Written exercise:
Each line that follows is to be retyped exactly.

(Annotation dataset entries)
==================================================
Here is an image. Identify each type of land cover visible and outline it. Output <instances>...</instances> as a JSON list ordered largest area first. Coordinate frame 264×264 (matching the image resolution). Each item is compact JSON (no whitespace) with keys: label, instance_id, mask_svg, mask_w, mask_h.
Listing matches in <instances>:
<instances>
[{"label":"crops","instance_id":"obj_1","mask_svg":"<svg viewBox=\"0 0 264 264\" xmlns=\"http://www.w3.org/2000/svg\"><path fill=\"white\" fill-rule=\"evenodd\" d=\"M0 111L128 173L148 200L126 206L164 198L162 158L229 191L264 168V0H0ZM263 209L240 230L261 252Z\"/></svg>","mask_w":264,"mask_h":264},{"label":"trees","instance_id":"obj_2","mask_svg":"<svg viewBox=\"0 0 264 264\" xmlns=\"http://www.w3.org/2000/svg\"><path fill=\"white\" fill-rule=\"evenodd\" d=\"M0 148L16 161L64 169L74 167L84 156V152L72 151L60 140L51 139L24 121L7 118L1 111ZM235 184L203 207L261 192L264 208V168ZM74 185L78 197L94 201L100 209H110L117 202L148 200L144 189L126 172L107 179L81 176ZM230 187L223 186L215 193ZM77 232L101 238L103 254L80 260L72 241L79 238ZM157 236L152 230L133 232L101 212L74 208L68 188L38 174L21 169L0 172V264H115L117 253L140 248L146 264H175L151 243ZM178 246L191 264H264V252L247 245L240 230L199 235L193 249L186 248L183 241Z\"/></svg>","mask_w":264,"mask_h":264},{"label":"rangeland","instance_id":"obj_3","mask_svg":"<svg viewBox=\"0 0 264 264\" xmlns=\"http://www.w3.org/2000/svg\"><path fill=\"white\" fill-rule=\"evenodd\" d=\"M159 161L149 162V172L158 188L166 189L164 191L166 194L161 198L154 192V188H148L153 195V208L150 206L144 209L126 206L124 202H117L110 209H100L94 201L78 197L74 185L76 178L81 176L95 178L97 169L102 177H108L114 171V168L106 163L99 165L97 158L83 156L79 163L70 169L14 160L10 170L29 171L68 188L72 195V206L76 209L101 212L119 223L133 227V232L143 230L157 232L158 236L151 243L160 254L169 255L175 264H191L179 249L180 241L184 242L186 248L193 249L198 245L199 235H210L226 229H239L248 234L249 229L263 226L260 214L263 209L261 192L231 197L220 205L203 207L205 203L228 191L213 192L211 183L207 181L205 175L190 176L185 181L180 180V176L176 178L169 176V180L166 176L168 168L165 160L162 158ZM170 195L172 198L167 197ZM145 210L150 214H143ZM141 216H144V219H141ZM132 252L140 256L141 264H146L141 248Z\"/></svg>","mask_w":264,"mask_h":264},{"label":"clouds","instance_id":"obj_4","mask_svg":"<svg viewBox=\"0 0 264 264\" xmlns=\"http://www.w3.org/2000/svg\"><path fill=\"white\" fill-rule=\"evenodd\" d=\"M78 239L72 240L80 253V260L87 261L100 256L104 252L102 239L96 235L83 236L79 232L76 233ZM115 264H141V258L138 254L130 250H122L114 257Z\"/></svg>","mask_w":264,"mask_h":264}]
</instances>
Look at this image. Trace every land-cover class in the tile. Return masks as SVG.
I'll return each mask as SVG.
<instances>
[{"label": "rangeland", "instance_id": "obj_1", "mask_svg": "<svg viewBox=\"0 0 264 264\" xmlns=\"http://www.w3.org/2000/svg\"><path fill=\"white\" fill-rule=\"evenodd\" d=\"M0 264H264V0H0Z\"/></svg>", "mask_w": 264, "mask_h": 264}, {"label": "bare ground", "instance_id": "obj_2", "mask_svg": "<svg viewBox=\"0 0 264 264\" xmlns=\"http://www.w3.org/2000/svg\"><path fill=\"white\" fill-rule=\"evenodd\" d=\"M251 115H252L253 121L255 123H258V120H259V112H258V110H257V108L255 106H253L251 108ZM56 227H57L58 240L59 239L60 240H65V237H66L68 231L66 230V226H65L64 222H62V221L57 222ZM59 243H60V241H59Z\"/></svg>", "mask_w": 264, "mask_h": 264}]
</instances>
==================================================
Task output:
Here is an image. Identify each type of land cover visible and outline it. Output <instances>...</instances> as a JSON list ordered largest area first. Coordinate frame 264×264 (matching the image resolution). Each item is compact JSON (no whitespace) with keys: label, instance_id, mask_svg, mask_w, mask_h.
Listing matches in <instances>:
<instances>
[{"label":"crops","instance_id":"obj_1","mask_svg":"<svg viewBox=\"0 0 264 264\" xmlns=\"http://www.w3.org/2000/svg\"><path fill=\"white\" fill-rule=\"evenodd\" d=\"M0 111L128 173L148 200L126 206L164 198L162 158L229 191L264 168V0H0ZM263 209L240 230L261 252Z\"/></svg>","mask_w":264,"mask_h":264},{"label":"trees","instance_id":"obj_2","mask_svg":"<svg viewBox=\"0 0 264 264\" xmlns=\"http://www.w3.org/2000/svg\"><path fill=\"white\" fill-rule=\"evenodd\" d=\"M0 148L16 161L64 169L74 167L84 156V152L72 151L60 140L51 139L24 121L7 118L1 111ZM235 184L203 207L261 192L264 208V168ZM74 185L78 197L94 201L100 209H110L117 202L148 200L144 189L126 172L107 179L81 176ZM230 187L223 186L215 193ZM77 232L101 238L103 254L80 260L72 241L79 238ZM157 236L152 230L133 232L101 212L74 208L68 188L38 174L21 169L0 172V264H115L117 253L140 248L146 264H175L151 243ZM178 246L191 264H264V252L247 245L240 230L199 235L193 249L186 248L183 241Z\"/></svg>","mask_w":264,"mask_h":264},{"label":"rangeland","instance_id":"obj_3","mask_svg":"<svg viewBox=\"0 0 264 264\" xmlns=\"http://www.w3.org/2000/svg\"><path fill=\"white\" fill-rule=\"evenodd\" d=\"M159 161L149 162V172L158 188L166 189L164 191L166 194L161 198L154 192V188H148L153 195V208L150 206L144 209L126 206L124 202H117L110 209H100L94 201L78 197L74 185L76 178L81 176L95 178L97 169L102 177H108L114 171V168L106 163L99 165L97 158L83 156L79 163L70 169L14 160L10 170L29 171L68 188L72 195V206L76 209L101 212L119 223L133 227V232L143 230L157 232L158 236L151 243L160 254L169 255L175 264H191L179 249L180 241L184 242L186 248L193 249L198 245L199 235H210L226 229H239L248 234L249 229L263 226L260 214L263 209L261 192L231 197L220 205L203 207L205 203L228 191L213 192L211 183L207 181L205 175L190 176L185 181L180 180V176L176 178L169 176V180L166 176L168 168L165 160L162 158ZM170 195L172 198L167 197ZM145 210L150 214H143ZM141 216H144V219H141ZM132 252L140 256L141 264H146L141 248Z\"/></svg>","mask_w":264,"mask_h":264},{"label":"clouds","instance_id":"obj_4","mask_svg":"<svg viewBox=\"0 0 264 264\" xmlns=\"http://www.w3.org/2000/svg\"><path fill=\"white\" fill-rule=\"evenodd\" d=\"M78 239L72 240L80 253V260L87 261L100 256L104 252L102 239L96 235L83 236L79 232L76 233ZM115 264H141V258L138 254L130 250H122L114 257Z\"/></svg>","mask_w":264,"mask_h":264}]
</instances>
Look at this image. Trace every land-cover class in the tile. Return masks as SVG.
I'll return each mask as SVG.
<instances>
[{"label": "rangeland", "instance_id": "obj_1", "mask_svg": "<svg viewBox=\"0 0 264 264\" xmlns=\"http://www.w3.org/2000/svg\"><path fill=\"white\" fill-rule=\"evenodd\" d=\"M0 264H264V0H0Z\"/></svg>", "mask_w": 264, "mask_h": 264}, {"label": "bare ground", "instance_id": "obj_2", "mask_svg": "<svg viewBox=\"0 0 264 264\" xmlns=\"http://www.w3.org/2000/svg\"><path fill=\"white\" fill-rule=\"evenodd\" d=\"M251 115H252L253 121L255 123H258V120H259V112H258V110H257V108L255 106H253L251 108ZM56 227H57L58 240L59 239L60 240H65V237H66L68 231L66 230V226H65L64 222H62V221L57 222ZM59 243H60V241H59Z\"/></svg>", "mask_w": 264, "mask_h": 264}]
</instances>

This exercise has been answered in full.